On changing the dedicated graphics card that is to be used to my NVIDIA GTX 1060, it seems i'm getting lower framerate and also some visible stuttering.
This is the code i'm using to see time taken for each frame :
std::chrono::steady_clock::time_point begin = std::chrono::steady_clock::now();
std::chrono::steady_clock::time_point end = std::chrono::steady_clock::now();
float i = (float)(std::chrono::duration_cast<std::chrono::microseconds>(end - begin).count()) / 1000000.0;
while (!glfwWindowShouldClose(window)){
end = std::chrono::steady_clock::now();
i = (float)(std::chrono::duration_cast<std::chrono::microseconds>(end - begin).count()) / 1000000.0;
std::cout << i << "\n";
begin = end; //Edit
//Other code for draw calls and to set uniforms.
}
Is this the wrong way to measure time elapsed per frame? If not, why is there a drop in performance?

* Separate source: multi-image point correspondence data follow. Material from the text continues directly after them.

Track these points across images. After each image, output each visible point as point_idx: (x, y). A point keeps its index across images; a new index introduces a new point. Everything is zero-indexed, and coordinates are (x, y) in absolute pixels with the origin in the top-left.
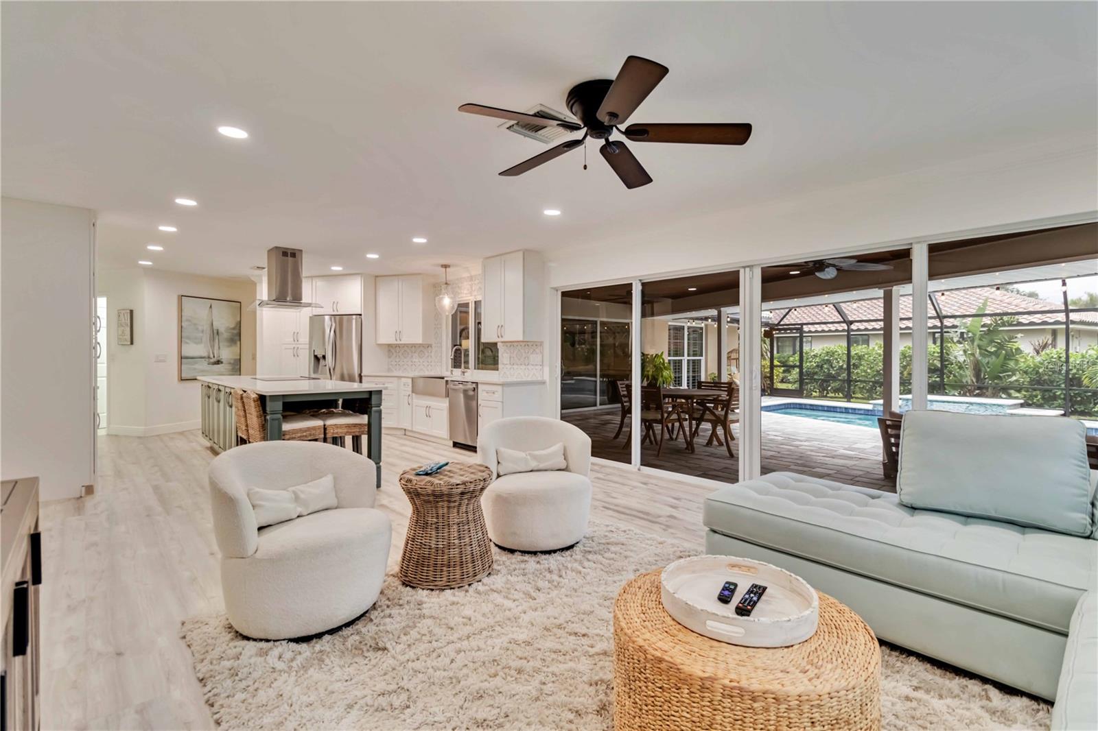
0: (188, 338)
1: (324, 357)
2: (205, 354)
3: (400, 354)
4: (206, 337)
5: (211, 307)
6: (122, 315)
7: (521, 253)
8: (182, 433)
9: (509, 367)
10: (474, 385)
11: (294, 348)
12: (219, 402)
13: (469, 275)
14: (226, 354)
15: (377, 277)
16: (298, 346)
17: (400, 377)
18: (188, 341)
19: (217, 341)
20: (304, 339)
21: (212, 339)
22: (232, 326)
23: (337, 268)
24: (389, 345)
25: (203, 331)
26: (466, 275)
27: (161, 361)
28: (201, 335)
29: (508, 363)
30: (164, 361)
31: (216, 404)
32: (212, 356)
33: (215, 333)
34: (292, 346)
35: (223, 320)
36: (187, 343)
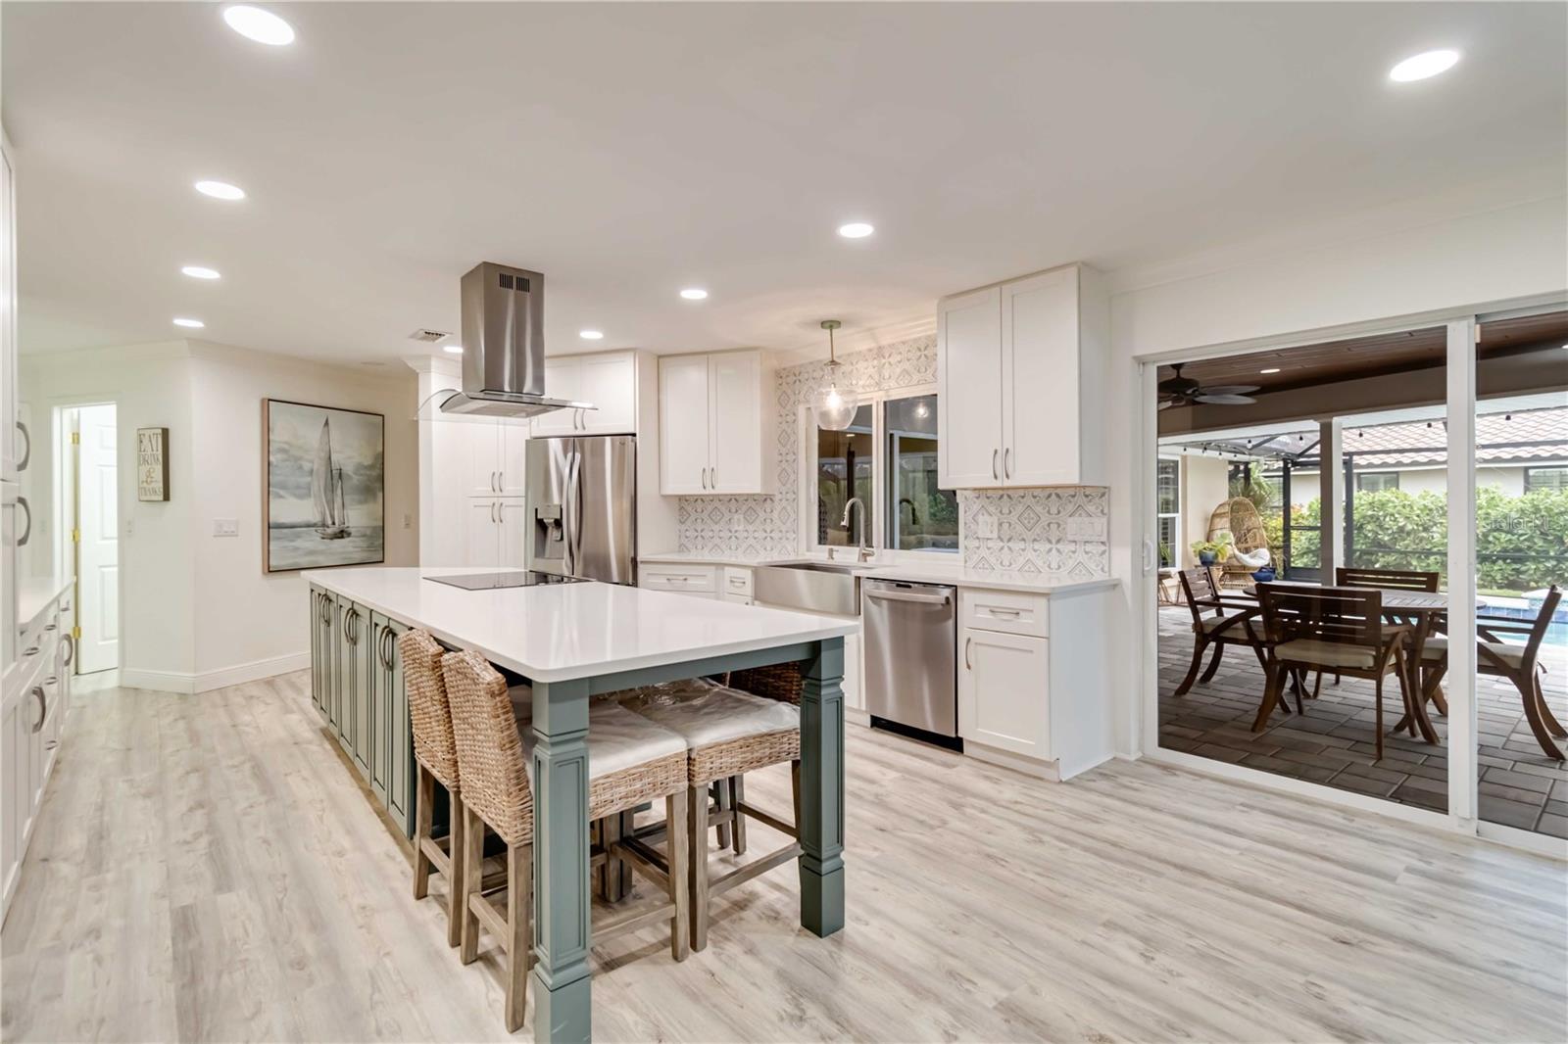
0: (283, 487)
1: (558, 523)
2: (316, 518)
3: (705, 515)
4: (318, 484)
5: (327, 423)
6: (146, 441)
7: (1073, 272)
8: (270, 683)
9: (996, 545)
10: (946, 592)
11: (494, 504)
12: (354, 641)
13: (873, 345)
14: (357, 517)
15: (660, 357)
16: (502, 500)
17: (720, 566)
18: (282, 492)
19: (339, 492)
20: (515, 484)
21: (330, 489)
22: (368, 462)
23: (591, 335)
24: (682, 498)
25: (311, 472)
26: (864, 345)
27: (227, 534)
28: (309, 479)
29: (995, 535)
30: (234, 534)
31: (346, 645)
32: (330, 522)
33: (335, 477)
34: (490, 502)
35: (350, 452)
36: (281, 497)
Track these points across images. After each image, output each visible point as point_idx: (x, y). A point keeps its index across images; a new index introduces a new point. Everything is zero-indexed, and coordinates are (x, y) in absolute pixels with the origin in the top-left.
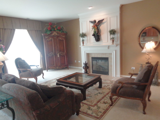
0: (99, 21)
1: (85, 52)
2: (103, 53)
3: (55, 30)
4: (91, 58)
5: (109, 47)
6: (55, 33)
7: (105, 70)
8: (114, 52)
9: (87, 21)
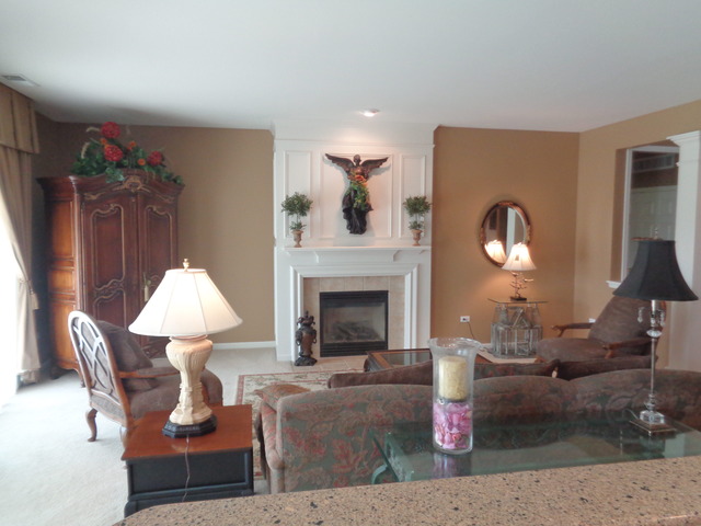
0: (368, 163)
1: (295, 273)
2: (368, 277)
3: (138, 166)
4: (318, 296)
5: (397, 254)
6: (134, 179)
7: (370, 338)
8: (415, 270)
9: (311, 153)
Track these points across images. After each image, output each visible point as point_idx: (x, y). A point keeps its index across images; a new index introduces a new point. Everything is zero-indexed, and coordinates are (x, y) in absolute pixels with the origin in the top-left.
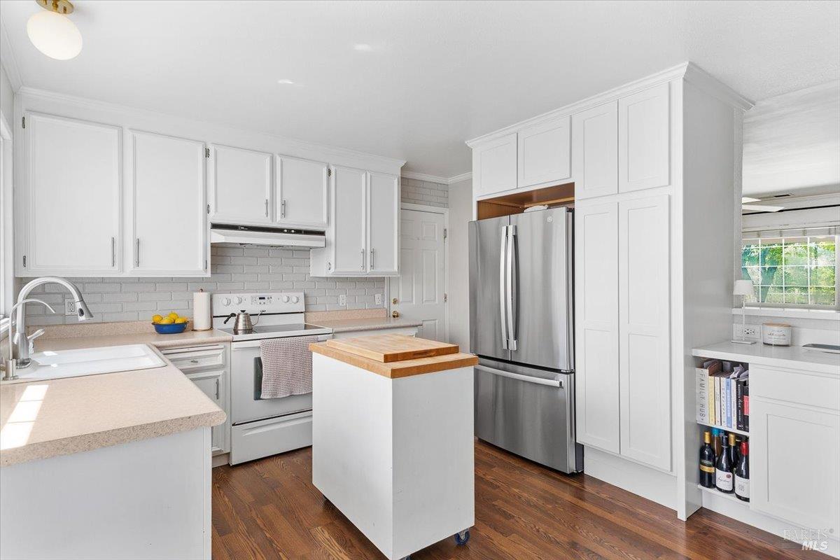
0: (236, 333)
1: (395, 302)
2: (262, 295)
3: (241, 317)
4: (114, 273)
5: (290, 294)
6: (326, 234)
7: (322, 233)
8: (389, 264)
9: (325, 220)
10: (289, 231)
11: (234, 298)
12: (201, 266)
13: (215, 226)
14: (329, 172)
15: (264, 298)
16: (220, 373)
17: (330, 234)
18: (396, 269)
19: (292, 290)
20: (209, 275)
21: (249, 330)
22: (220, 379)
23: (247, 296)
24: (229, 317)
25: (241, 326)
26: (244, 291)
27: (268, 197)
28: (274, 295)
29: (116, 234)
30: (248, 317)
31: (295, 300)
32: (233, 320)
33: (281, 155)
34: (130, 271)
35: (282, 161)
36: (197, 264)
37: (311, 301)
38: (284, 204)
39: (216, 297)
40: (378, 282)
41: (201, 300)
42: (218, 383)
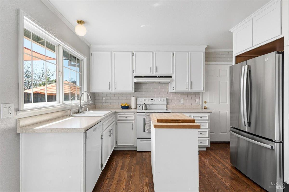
0: (142, 110)
1: (205, 102)
2: (152, 99)
3: (144, 105)
4: (109, 91)
5: (161, 98)
6: (172, 77)
7: (171, 77)
8: (199, 87)
9: (172, 72)
10: (159, 77)
11: (143, 99)
12: (131, 89)
13: (135, 77)
14: (173, 54)
15: (153, 100)
16: (133, 122)
17: (174, 77)
18: (202, 89)
19: (163, 97)
20: (134, 92)
21: (146, 109)
22: (133, 123)
23: (147, 99)
24: (140, 105)
25: (144, 108)
26: (147, 97)
27: (151, 66)
28: (156, 99)
29: (110, 81)
30: (146, 105)
31: (163, 100)
32: (142, 106)
33: (156, 51)
34: (114, 91)
35: (156, 54)
36: (130, 88)
37: (169, 101)
38: (156, 68)
39: (138, 99)
40: (197, 95)
41: (133, 99)
42: (132, 125)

Here is the comparison of the output :
Edit :
Fragment Shader simply sets color for each fragment directly.
Vertex Shader Code :
#version 450 core
in vec3 vertex;
out vec3 outVertex;
uniform mat4 mv_matrix;
uniform mat4 proj_matrix;
uniform float time;
const float vel = 1.0;
float PHI = 1.61803398874989484820459;
float noise(in vec2 xy, in float seed) {
return fract(tan(distance(xy * PHI, xy) * seed) * xy.x);
}
void main() {
float y_coord = noise(vec2(-500 + gl_InstanceID / 100, -500 + gl_InstanceID % 100),20) * 40 + vel * time;
y_coord = mod(y_coord, 40)-20;
mat4 translationMatrix = mat4(vec4(1,0,0, 0 ),vec4(0,1,0, 0 ),vec4(0,0,1, 0 ),vec4(-50 + gl_InstanceID/100, y_coord, -50 + gl_InstanceID%100,1));
gl_Position = proj_matrix * mv_matrix * translationMatrix*vec4(vertex, 1);
outVertex = vertex;
}
I'm changing the card used by Visual Studio for rendering here :
extern "C" {
_declspec(dllexport) DWORD NvOptimusEnablement = 0x00000001;
}
Output is same for both and is shown here :
Desired output is increased frame-rate while using dedicated GPU card to render, that is smaller time gaps between the rows in the Comparison image attached. For Intel Integrated Card, it takes <0.01 seconds to render 1 frame. For Dedicated GPU GTX 1060, it takes ~0.2 seconds to render 1 frame.